*TEXTE FOURNI:*
■ ■ ■ ■
VILLAGEOISE, GALAK ET ON EST REPARTI !
Autre élément déterminant à ne pas regarder de haut la première fois que vous le verrez, la jauge d’avantage. Elle est représentée par un cercle gradué en haut à gauche de l’écran. Au début du combat, la jauge est neutre, et le premier coup donné donnera l’avantage au camp concerné. Si c’est vous, cela signifie, entre autres, que vous frapperez plus fort et que vous aurez plus de chance d’esquiver les attaques. Mais l’ennemi pourra de nouveau avoir l’avantage s’il arrive à toucher vos deux personnages en même temps ou s’il réussit un coup critique (et s’il met KO l’un de vos persos, j’en parle même pas), et ce suffisamment de fois pour faire disparaître tous vos bâtons bleus, gardiens de votre sécurité et de votre pouvoir. Mais ajoutons qu’il est difficile d’inverser la tendance quand le cercle est quasiment rempli, d’un côté comme de l’autre, et qu’il est assez intelligent de recharger sa partie quand le camp adverse a tout viré au rouge atrophiant ainsi presque définitivement la puissance offensive de votre couple.
■ ■ ■ ■
*DONNÉES FOURNIES:*
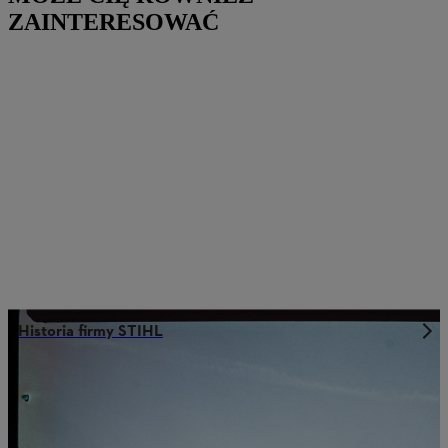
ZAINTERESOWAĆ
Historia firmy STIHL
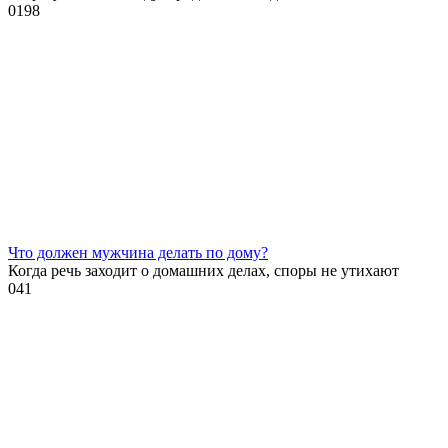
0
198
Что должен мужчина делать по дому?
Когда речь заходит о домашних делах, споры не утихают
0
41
■ ■ ■ ■
*CONSIGNES:*
a: D'après le texte sur la jauge d'avantage, sous quelle forme et à quel endroit de l'écran cette jauge est-elle représentée ?
b: Recopiez à l'identique toutes les lignes des enregistrements ci-dessus, en laissant de côté les images.

*RÉPONSES:*
a: Elle est représentée par un cercle gradué en haut à gauche de l'écran.

b:
ZAINTERESOWAĆ
Historia firmy STIHL
0
198
Что должен мужчина делать по дому?
Когда речь заходит о домашних делах, споры не утихают
0
41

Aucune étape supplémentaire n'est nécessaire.